La consolidación de la democracia requiere de liberalización, pluralismo, tolerancia, espíritu de diálogo, capacidad de construir consensos, y todo lo que se pueda agregar a este respecto. De un tiempo acá, soplan fuertes vientos de fanatismo, soberbia, discriminación, y falta de tolerancia. Mal camino. Quiero escribir ahora, tomando en préstamo a un filósofo francés, vivo y estupendo, que definió así al fanatismo; empieza su entrada en el diccionario, con una referencia a un muy buen filósofo, cuan olvidado. Va:

“El fanatismo –decía Alain–, ese repugnante amor a la verdad…”. Pero sólo aman la suya. Es un dogmatismo odioso o violento, demasiado seguro de su buena fe para tolerar la de otros. El terrorismo aguarda al final.

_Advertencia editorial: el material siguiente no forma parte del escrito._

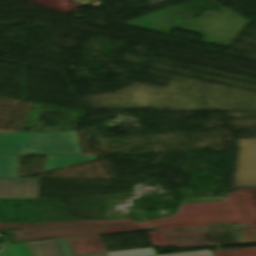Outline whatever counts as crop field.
<instances>
[{
    "label": "crop field",
    "mask_w": 256,
    "mask_h": 256,
    "mask_svg": "<svg viewBox=\"0 0 256 256\" xmlns=\"http://www.w3.org/2000/svg\"><path fill=\"white\" fill-rule=\"evenodd\" d=\"M0 153L82 154L75 131L0 133Z\"/></svg>",
    "instance_id": "8a807250"
},
{
    "label": "crop field",
    "mask_w": 256,
    "mask_h": 256,
    "mask_svg": "<svg viewBox=\"0 0 256 256\" xmlns=\"http://www.w3.org/2000/svg\"><path fill=\"white\" fill-rule=\"evenodd\" d=\"M39 198V179L0 178V199Z\"/></svg>",
    "instance_id": "ac0d7876"
},
{
    "label": "crop field",
    "mask_w": 256,
    "mask_h": 256,
    "mask_svg": "<svg viewBox=\"0 0 256 256\" xmlns=\"http://www.w3.org/2000/svg\"><path fill=\"white\" fill-rule=\"evenodd\" d=\"M66 240L74 255L106 252L98 235Z\"/></svg>",
    "instance_id": "34b2d1b8"
},
{
    "label": "crop field",
    "mask_w": 256,
    "mask_h": 256,
    "mask_svg": "<svg viewBox=\"0 0 256 256\" xmlns=\"http://www.w3.org/2000/svg\"><path fill=\"white\" fill-rule=\"evenodd\" d=\"M34 256H65L58 240L28 243Z\"/></svg>",
    "instance_id": "412701ff"
},
{
    "label": "crop field",
    "mask_w": 256,
    "mask_h": 256,
    "mask_svg": "<svg viewBox=\"0 0 256 256\" xmlns=\"http://www.w3.org/2000/svg\"><path fill=\"white\" fill-rule=\"evenodd\" d=\"M93 160L95 156H47L46 171Z\"/></svg>",
    "instance_id": "f4fd0767"
},
{
    "label": "crop field",
    "mask_w": 256,
    "mask_h": 256,
    "mask_svg": "<svg viewBox=\"0 0 256 256\" xmlns=\"http://www.w3.org/2000/svg\"><path fill=\"white\" fill-rule=\"evenodd\" d=\"M0 256H33L27 243L0 246Z\"/></svg>",
    "instance_id": "dd49c442"
},
{
    "label": "crop field",
    "mask_w": 256,
    "mask_h": 256,
    "mask_svg": "<svg viewBox=\"0 0 256 256\" xmlns=\"http://www.w3.org/2000/svg\"><path fill=\"white\" fill-rule=\"evenodd\" d=\"M0 177H17L16 156H0Z\"/></svg>",
    "instance_id": "e52e79f7"
},
{
    "label": "crop field",
    "mask_w": 256,
    "mask_h": 256,
    "mask_svg": "<svg viewBox=\"0 0 256 256\" xmlns=\"http://www.w3.org/2000/svg\"><path fill=\"white\" fill-rule=\"evenodd\" d=\"M156 254L153 248L108 253L109 256H145Z\"/></svg>",
    "instance_id": "d8731c3e"
},
{
    "label": "crop field",
    "mask_w": 256,
    "mask_h": 256,
    "mask_svg": "<svg viewBox=\"0 0 256 256\" xmlns=\"http://www.w3.org/2000/svg\"><path fill=\"white\" fill-rule=\"evenodd\" d=\"M59 241H60V243L63 247V250H64L66 256H73L66 240L62 239V240H59ZM79 256H107V254L106 253H99V254H89V255H79Z\"/></svg>",
    "instance_id": "5a996713"
},
{
    "label": "crop field",
    "mask_w": 256,
    "mask_h": 256,
    "mask_svg": "<svg viewBox=\"0 0 256 256\" xmlns=\"http://www.w3.org/2000/svg\"><path fill=\"white\" fill-rule=\"evenodd\" d=\"M160 256H211L209 251L200 252H190V253H180V254H170V255H160Z\"/></svg>",
    "instance_id": "3316defc"
},
{
    "label": "crop field",
    "mask_w": 256,
    "mask_h": 256,
    "mask_svg": "<svg viewBox=\"0 0 256 256\" xmlns=\"http://www.w3.org/2000/svg\"><path fill=\"white\" fill-rule=\"evenodd\" d=\"M75 1H78V2H80L82 4H84L87 0H75Z\"/></svg>",
    "instance_id": "28ad6ade"
},
{
    "label": "crop field",
    "mask_w": 256,
    "mask_h": 256,
    "mask_svg": "<svg viewBox=\"0 0 256 256\" xmlns=\"http://www.w3.org/2000/svg\"><path fill=\"white\" fill-rule=\"evenodd\" d=\"M94 1H96V0H89L88 2L85 3V5H87V4L91 3V2H94Z\"/></svg>",
    "instance_id": "d1516ede"
}]
</instances>
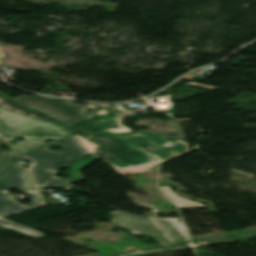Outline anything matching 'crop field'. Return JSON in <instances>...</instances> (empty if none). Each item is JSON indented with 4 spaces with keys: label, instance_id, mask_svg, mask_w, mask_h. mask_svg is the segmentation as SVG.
Returning <instances> with one entry per match:
<instances>
[{
    "label": "crop field",
    "instance_id": "obj_1",
    "mask_svg": "<svg viewBox=\"0 0 256 256\" xmlns=\"http://www.w3.org/2000/svg\"><path fill=\"white\" fill-rule=\"evenodd\" d=\"M89 140L100 145L94 159L105 160L121 174L154 170L161 161L190 150L188 143L168 140L150 130L123 135L107 133ZM144 145L153 150L148 152Z\"/></svg>",
    "mask_w": 256,
    "mask_h": 256
},
{
    "label": "crop field",
    "instance_id": "obj_2",
    "mask_svg": "<svg viewBox=\"0 0 256 256\" xmlns=\"http://www.w3.org/2000/svg\"><path fill=\"white\" fill-rule=\"evenodd\" d=\"M57 145L63 148L61 151H52L48 147ZM35 152L20 158L30 160L27 170L35 187H64V190L73 189L71 179L55 177L60 168H66L72 161L89 155L90 153L82 143L71 135Z\"/></svg>",
    "mask_w": 256,
    "mask_h": 256
},
{
    "label": "crop field",
    "instance_id": "obj_3",
    "mask_svg": "<svg viewBox=\"0 0 256 256\" xmlns=\"http://www.w3.org/2000/svg\"><path fill=\"white\" fill-rule=\"evenodd\" d=\"M0 133L23 136L26 140L13 145L17 156L46 144V139H59L72 134L60 124L55 125L0 109Z\"/></svg>",
    "mask_w": 256,
    "mask_h": 256
},
{
    "label": "crop field",
    "instance_id": "obj_4",
    "mask_svg": "<svg viewBox=\"0 0 256 256\" xmlns=\"http://www.w3.org/2000/svg\"><path fill=\"white\" fill-rule=\"evenodd\" d=\"M18 188L24 193L39 192L31 187L27 174L18 163H13L0 177V216L5 217L18 214L31 208L46 206L41 194L29 196L32 203L22 205L12 199V195L7 191Z\"/></svg>",
    "mask_w": 256,
    "mask_h": 256
},
{
    "label": "crop field",
    "instance_id": "obj_5",
    "mask_svg": "<svg viewBox=\"0 0 256 256\" xmlns=\"http://www.w3.org/2000/svg\"><path fill=\"white\" fill-rule=\"evenodd\" d=\"M133 116L131 111H124L120 105L89 112V116L75 124L67 126L70 130L86 138L106 132L122 133L131 131L122 121Z\"/></svg>",
    "mask_w": 256,
    "mask_h": 256
},
{
    "label": "crop field",
    "instance_id": "obj_6",
    "mask_svg": "<svg viewBox=\"0 0 256 256\" xmlns=\"http://www.w3.org/2000/svg\"><path fill=\"white\" fill-rule=\"evenodd\" d=\"M16 100L58 119L64 126L86 117L88 107L69 100L45 96H19Z\"/></svg>",
    "mask_w": 256,
    "mask_h": 256
},
{
    "label": "crop field",
    "instance_id": "obj_7",
    "mask_svg": "<svg viewBox=\"0 0 256 256\" xmlns=\"http://www.w3.org/2000/svg\"><path fill=\"white\" fill-rule=\"evenodd\" d=\"M111 223L133 234H142L144 236L151 237L163 246H170L144 216L122 211H113L111 212Z\"/></svg>",
    "mask_w": 256,
    "mask_h": 256
},
{
    "label": "crop field",
    "instance_id": "obj_8",
    "mask_svg": "<svg viewBox=\"0 0 256 256\" xmlns=\"http://www.w3.org/2000/svg\"><path fill=\"white\" fill-rule=\"evenodd\" d=\"M147 218L159 233L170 243V245L188 241L187 235L179 218Z\"/></svg>",
    "mask_w": 256,
    "mask_h": 256
},
{
    "label": "crop field",
    "instance_id": "obj_9",
    "mask_svg": "<svg viewBox=\"0 0 256 256\" xmlns=\"http://www.w3.org/2000/svg\"><path fill=\"white\" fill-rule=\"evenodd\" d=\"M0 108L1 109H4V110H7V111H11V112H15V113H19V114H23V115H26V116H30V117H34V118H38V119H41V120H44V121H47V122H52V123H55L57 121L37 112V111H30L2 96H0Z\"/></svg>",
    "mask_w": 256,
    "mask_h": 256
},
{
    "label": "crop field",
    "instance_id": "obj_10",
    "mask_svg": "<svg viewBox=\"0 0 256 256\" xmlns=\"http://www.w3.org/2000/svg\"><path fill=\"white\" fill-rule=\"evenodd\" d=\"M0 225L7 228V229H10L12 231L24 234V235L32 237V238L44 237V235L40 234L39 231L27 228L25 226L19 225V224L14 223V222H11V221L6 220L2 217H0Z\"/></svg>",
    "mask_w": 256,
    "mask_h": 256
},
{
    "label": "crop field",
    "instance_id": "obj_11",
    "mask_svg": "<svg viewBox=\"0 0 256 256\" xmlns=\"http://www.w3.org/2000/svg\"><path fill=\"white\" fill-rule=\"evenodd\" d=\"M161 189L171 198V200L174 202V204L177 206V208H194V207H206L202 204L189 201L183 198H180L173 194L172 190L169 188V186H163Z\"/></svg>",
    "mask_w": 256,
    "mask_h": 256
},
{
    "label": "crop field",
    "instance_id": "obj_12",
    "mask_svg": "<svg viewBox=\"0 0 256 256\" xmlns=\"http://www.w3.org/2000/svg\"><path fill=\"white\" fill-rule=\"evenodd\" d=\"M93 160L94 159L92 156L82 159V160H79V161L75 162L74 164L70 165L69 168L67 169V172L76 182L82 181L84 179H83V176H82L80 170L82 168H84L85 166L89 165Z\"/></svg>",
    "mask_w": 256,
    "mask_h": 256
},
{
    "label": "crop field",
    "instance_id": "obj_13",
    "mask_svg": "<svg viewBox=\"0 0 256 256\" xmlns=\"http://www.w3.org/2000/svg\"><path fill=\"white\" fill-rule=\"evenodd\" d=\"M15 158L13 152L2 151L0 154V173L12 162Z\"/></svg>",
    "mask_w": 256,
    "mask_h": 256
},
{
    "label": "crop field",
    "instance_id": "obj_14",
    "mask_svg": "<svg viewBox=\"0 0 256 256\" xmlns=\"http://www.w3.org/2000/svg\"><path fill=\"white\" fill-rule=\"evenodd\" d=\"M75 135H76V134H75ZM76 136L79 138V140L84 144V146L89 150V152H90L91 154L95 152V149H96L98 146H96V145L90 143L89 141H87V140L81 138V137L78 136V135H76ZM78 138H77V139H78ZM83 144H82V145H83ZM88 150H87V151H88Z\"/></svg>",
    "mask_w": 256,
    "mask_h": 256
},
{
    "label": "crop field",
    "instance_id": "obj_15",
    "mask_svg": "<svg viewBox=\"0 0 256 256\" xmlns=\"http://www.w3.org/2000/svg\"><path fill=\"white\" fill-rule=\"evenodd\" d=\"M189 85L198 86V87L207 88V89H213V90L218 89V87H212V86H207V85L195 84V83H192V82H190Z\"/></svg>",
    "mask_w": 256,
    "mask_h": 256
},
{
    "label": "crop field",
    "instance_id": "obj_16",
    "mask_svg": "<svg viewBox=\"0 0 256 256\" xmlns=\"http://www.w3.org/2000/svg\"><path fill=\"white\" fill-rule=\"evenodd\" d=\"M0 94H2V95H4V96L8 97L9 99L15 101L13 98H11V97H9V96H7V95L1 93V92H0ZM15 102H17V101H15ZM17 103H19V102H17ZM19 104H21V103H19ZM21 105H23V104H21ZM23 106H25V105H23ZM25 107H27V106H25ZM27 108H29V107H27ZM29 109H31V108H29Z\"/></svg>",
    "mask_w": 256,
    "mask_h": 256
},
{
    "label": "crop field",
    "instance_id": "obj_17",
    "mask_svg": "<svg viewBox=\"0 0 256 256\" xmlns=\"http://www.w3.org/2000/svg\"><path fill=\"white\" fill-rule=\"evenodd\" d=\"M4 53L3 51L0 50V60L2 59V57L4 56ZM1 64V63H0Z\"/></svg>",
    "mask_w": 256,
    "mask_h": 256
}]
</instances>
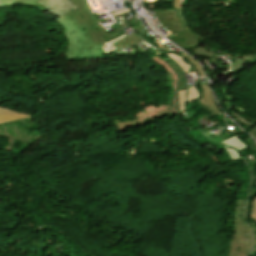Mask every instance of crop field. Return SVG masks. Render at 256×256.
Masks as SVG:
<instances>
[{"instance_id":"obj_1","label":"crop field","mask_w":256,"mask_h":256,"mask_svg":"<svg viewBox=\"0 0 256 256\" xmlns=\"http://www.w3.org/2000/svg\"><path fill=\"white\" fill-rule=\"evenodd\" d=\"M73 1L79 10L55 19L66 35L65 58L66 60L100 58L104 53L89 27L93 23L82 11L77 0Z\"/></svg>"},{"instance_id":"obj_2","label":"crop field","mask_w":256,"mask_h":256,"mask_svg":"<svg viewBox=\"0 0 256 256\" xmlns=\"http://www.w3.org/2000/svg\"><path fill=\"white\" fill-rule=\"evenodd\" d=\"M234 226L236 240H229V256H249L252 249V236L245 220L246 201H237ZM238 254V255H236Z\"/></svg>"},{"instance_id":"obj_3","label":"crop field","mask_w":256,"mask_h":256,"mask_svg":"<svg viewBox=\"0 0 256 256\" xmlns=\"http://www.w3.org/2000/svg\"><path fill=\"white\" fill-rule=\"evenodd\" d=\"M175 11H176L182 25L184 26V28L186 30H184L180 33H177L175 35H172L168 38L185 50L198 46L201 41L206 42L205 39L199 37L198 35H196L194 32H192L190 30V28L186 22V19L184 17V14L182 12V9H175Z\"/></svg>"},{"instance_id":"obj_4","label":"crop field","mask_w":256,"mask_h":256,"mask_svg":"<svg viewBox=\"0 0 256 256\" xmlns=\"http://www.w3.org/2000/svg\"><path fill=\"white\" fill-rule=\"evenodd\" d=\"M33 7L42 10H48L58 17L72 11L78 10L72 0H40Z\"/></svg>"},{"instance_id":"obj_5","label":"crop field","mask_w":256,"mask_h":256,"mask_svg":"<svg viewBox=\"0 0 256 256\" xmlns=\"http://www.w3.org/2000/svg\"><path fill=\"white\" fill-rule=\"evenodd\" d=\"M154 12L161 26H165L173 34L184 30L174 10H158Z\"/></svg>"},{"instance_id":"obj_6","label":"crop field","mask_w":256,"mask_h":256,"mask_svg":"<svg viewBox=\"0 0 256 256\" xmlns=\"http://www.w3.org/2000/svg\"><path fill=\"white\" fill-rule=\"evenodd\" d=\"M201 88L203 91V96L200 100L196 101V103L208 108L212 112L214 117L218 115H222L223 113L217 108L214 102V98L211 94L209 86L208 85L201 86Z\"/></svg>"},{"instance_id":"obj_7","label":"crop field","mask_w":256,"mask_h":256,"mask_svg":"<svg viewBox=\"0 0 256 256\" xmlns=\"http://www.w3.org/2000/svg\"><path fill=\"white\" fill-rule=\"evenodd\" d=\"M78 2L80 3L83 11L86 13V15L90 18V20L96 25L97 29L100 31V33L103 35V37L106 39V41L115 38L121 34H123V30H117L115 32H112L110 34L107 33V31L104 29V27H101L100 24L98 23V21L95 19V17L91 14V12L88 9V5L86 0H78Z\"/></svg>"},{"instance_id":"obj_8","label":"crop field","mask_w":256,"mask_h":256,"mask_svg":"<svg viewBox=\"0 0 256 256\" xmlns=\"http://www.w3.org/2000/svg\"><path fill=\"white\" fill-rule=\"evenodd\" d=\"M91 29L94 32V34L96 35L97 39L99 40L105 54L115 51L117 48L114 47L112 44L117 42L118 40L122 39L123 37L127 36L126 34H124L118 38H115V39H112V40L106 42L94 25L91 26Z\"/></svg>"},{"instance_id":"obj_9","label":"crop field","mask_w":256,"mask_h":256,"mask_svg":"<svg viewBox=\"0 0 256 256\" xmlns=\"http://www.w3.org/2000/svg\"><path fill=\"white\" fill-rule=\"evenodd\" d=\"M29 116L30 115L17 113V112H13V111H10V110L0 108V123L5 122V121L15 120V119H18V118L29 117Z\"/></svg>"},{"instance_id":"obj_10","label":"crop field","mask_w":256,"mask_h":256,"mask_svg":"<svg viewBox=\"0 0 256 256\" xmlns=\"http://www.w3.org/2000/svg\"><path fill=\"white\" fill-rule=\"evenodd\" d=\"M141 41L142 40L137 35L132 33L113 45L116 46L117 48H122V47H128V46L141 43Z\"/></svg>"},{"instance_id":"obj_11","label":"crop field","mask_w":256,"mask_h":256,"mask_svg":"<svg viewBox=\"0 0 256 256\" xmlns=\"http://www.w3.org/2000/svg\"><path fill=\"white\" fill-rule=\"evenodd\" d=\"M3 7L11 5H25L32 7L39 0H0Z\"/></svg>"},{"instance_id":"obj_12","label":"crop field","mask_w":256,"mask_h":256,"mask_svg":"<svg viewBox=\"0 0 256 256\" xmlns=\"http://www.w3.org/2000/svg\"><path fill=\"white\" fill-rule=\"evenodd\" d=\"M163 60H165L167 63H169L175 70V72L178 76V79H179L178 90L186 89V84H185V80H184L183 74L181 72V69L178 66H176L168 57L164 58Z\"/></svg>"},{"instance_id":"obj_13","label":"crop field","mask_w":256,"mask_h":256,"mask_svg":"<svg viewBox=\"0 0 256 256\" xmlns=\"http://www.w3.org/2000/svg\"><path fill=\"white\" fill-rule=\"evenodd\" d=\"M221 143H224V144H227V145H229L231 147H234L238 151H241V150H244V149L247 148V146L245 144H243L241 142V140L239 139V137H237V136H233V137H231V138H229V139H227V140H225V141H223Z\"/></svg>"},{"instance_id":"obj_14","label":"crop field","mask_w":256,"mask_h":256,"mask_svg":"<svg viewBox=\"0 0 256 256\" xmlns=\"http://www.w3.org/2000/svg\"><path fill=\"white\" fill-rule=\"evenodd\" d=\"M199 96L198 91L196 90L195 86H188V95H187V104L191 103L192 100H195Z\"/></svg>"},{"instance_id":"obj_15","label":"crop field","mask_w":256,"mask_h":256,"mask_svg":"<svg viewBox=\"0 0 256 256\" xmlns=\"http://www.w3.org/2000/svg\"><path fill=\"white\" fill-rule=\"evenodd\" d=\"M185 96H186V90L178 92V100H179L178 114L184 113Z\"/></svg>"},{"instance_id":"obj_16","label":"crop field","mask_w":256,"mask_h":256,"mask_svg":"<svg viewBox=\"0 0 256 256\" xmlns=\"http://www.w3.org/2000/svg\"><path fill=\"white\" fill-rule=\"evenodd\" d=\"M166 54H167V53H166ZM168 55H169L171 58H173V59L183 68L184 72L190 71L189 67H191V66L187 65V64L182 60V58H180V57H178V56H176V55H172V54H168Z\"/></svg>"},{"instance_id":"obj_17","label":"crop field","mask_w":256,"mask_h":256,"mask_svg":"<svg viewBox=\"0 0 256 256\" xmlns=\"http://www.w3.org/2000/svg\"><path fill=\"white\" fill-rule=\"evenodd\" d=\"M225 150L227 151V153L231 157L232 161L240 160L242 158L241 155L238 152H236V151H234L230 148H225Z\"/></svg>"},{"instance_id":"obj_18","label":"crop field","mask_w":256,"mask_h":256,"mask_svg":"<svg viewBox=\"0 0 256 256\" xmlns=\"http://www.w3.org/2000/svg\"><path fill=\"white\" fill-rule=\"evenodd\" d=\"M244 140L247 142L246 145L248 148H250L252 152H256V143L251 138H246Z\"/></svg>"},{"instance_id":"obj_19","label":"crop field","mask_w":256,"mask_h":256,"mask_svg":"<svg viewBox=\"0 0 256 256\" xmlns=\"http://www.w3.org/2000/svg\"><path fill=\"white\" fill-rule=\"evenodd\" d=\"M251 218H253L256 221V198H254V201L252 203Z\"/></svg>"},{"instance_id":"obj_20","label":"crop field","mask_w":256,"mask_h":256,"mask_svg":"<svg viewBox=\"0 0 256 256\" xmlns=\"http://www.w3.org/2000/svg\"><path fill=\"white\" fill-rule=\"evenodd\" d=\"M127 12H131L129 8L122 10V11H117V12H113L112 15L113 17L119 14H123V13H127ZM115 18V17H114ZM116 20V19H115Z\"/></svg>"},{"instance_id":"obj_21","label":"crop field","mask_w":256,"mask_h":256,"mask_svg":"<svg viewBox=\"0 0 256 256\" xmlns=\"http://www.w3.org/2000/svg\"><path fill=\"white\" fill-rule=\"evenodd\" d=\"M174 8H181V0H174Z\"/></svg>"},{"instance_id":"obj_22","label":"crop field","mask_w":256,"mask_h":256,"mask_svg":"<svg viewBox=\"0 0 256 256\" xmlns=\"http://www.w3.org/2000/svg\"><path fill=\"white\" fill-rule=\"evenodd\" d=\"M248 133L251 134L256 139V127L250 130Z\"/></svg>"}]
</instances>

Hay que señalar que no existe fanatismo en los dominios en los que es posible una demostración (no hay fanatismo en matemáticas, en física, casi tampoco en historia, cuando los hechos son un poco antiguos y están bien establecidos), y eso crispa a los fanáticos: porque no pueden ni hacer compartir su certeza ni aceptar que no lo sea. El fanatismo se parece mucho a la fe, pero la exacerba. Al entusiasmo, pero lo pervierte. Es a la superstición, decía Voltaire, “lo que el delirio es a la fiebre, lo que la rabia es a la cólera. Quien tiene éxtasis y visiones, quien toma los sueños por realidades, y sus imaginaciones por profecías, es un entusiasta; quien alimenta su locura con el asesinato es un fanático”. Es dejarse arrastrar por la debilidad, hasta el punto de considerarla una fuerza (Diccionario Filosófico de André Comte-Sponville, Editorial Paidós, Surcos 6, página 226, Barcelona, España).